Cuando el héroe es menos vivo que el espectador

› Por Horacio Bernades

6

LOS REYES DE LA CALLE
(Street Kings, EE.UU., 2008).

Dirección: David Ayer.
Guión: James Ellroy, K. Wimmer y J. Moss, sobre historia de Ellroy.
Fotografía: Gabriel Beristain.
Intérpretes: Keanu Reeves, Forest Whitaker, Hugh Laurie y Chris Evans.

Sobre guión de James Ellroy, Los reyes de la calle no pretende ser otra cosa que una película de género. Ese es su mayor mérito, ya que la aparta de toda pretensión, pero también su mayor limitación, en tanto le impide dar un pasito más allá del policial duro. Durísimo y negrísimo, bien en la línea del autor de Los Angeles al desnudo y La dalia negra. Aunque, claro, como ésta es una producción de una major, hace falta blanquear un poco la cosa, poniendo a una estrella en el papel del héroe y dándole al personaje algunas vías de redención.

En la primera escena ya queda bien claro que el protagonista, detective de la división Vicios de la policía de Los Angeles, no es precisamente un militante por los derechos civiles y la defensa de la vida ajena. Para liberar a unas chicas secuestradas, el agente Tom Ludlow (Keanu Reeves, menos tronco que de costumbre) urde toda una estratagema para engañar a sus captores, después arma una espantosa masacre en la casa que les sirve de prisión y finalmente acomoda las cosas de manera que parezca un ajuste de cuentas entre mafiosos. Cuando a la escena del crimen llegue su superior, el capitán Jack Wander (Forest Whitaker, que cuanto más flaco está, peor actúa), se verá que era éste el que había manipulado todo el operativo desde las sombras. Dato a tener en cuenta. Lo otro que también tendrá sus repercusiones en el relato es la envidia que sus compañeros le tienen a Ludlow, estrella de la división. Y la franca enemistad de uno de sus pares, que lo considera un racista hijo de puta (asunto con respecto al cual la película no fija posición). Todo ello, sumado, redundará en un clásico esquema de cazador cazado, con Ludlow descubriendo, casi en tiempo de descuento, cosas que no sospechaba. Aunque el espectador tal vez sí las sospechara de antes.
====
● **Consignas del ejercicio**:
• 1. Imprime el fragmento de la reseña entre "Cuando el héroe" y "Fotografía: Gabriel Beristain.", ambos incluidos.
• 2. Por favor, resume en menos palabras el párrafo de la reseña que comienza con "Sobre guión de James Ellroy", conservando sus datos principales.
• 3. Enumera los intérpretes que figuran en la ficha técnica de la reseña.

● **Filas de datos**:
====
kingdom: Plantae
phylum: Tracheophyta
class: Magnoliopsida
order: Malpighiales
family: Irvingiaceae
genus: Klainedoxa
====
● **Respuestas del ejercicio**:
• 1.
Cuando el héroe es menos vivo que el espectador

› Por Horacio Bernades

6

LOS REYES DE LA CALLE
(Street Kings, EE.UU., 2008).

Dirección: David Ayer.
Guión: James Ellroy, K. Wimmer y J. Moss, sobre historia de Ellroy.
Fotografía: Gabriel Beristain.

• 2. Con guión de James Ellroy, Los reyes de la calle solo busca ser una película de género. Eso la libra de pretensiones, pero también le impide ir más allá del policial duro y negro, en la línea del autor de Los Angeles al desnudo y La dalia negra. Por ser una producción de una major, suaviza el tono: pone a una estrella como héroe y le da al personaje algunas vías de redención.

• 3.
- Keanu Reeves
- Forest Whitaker
- Hugh Laurie
- Chris Evans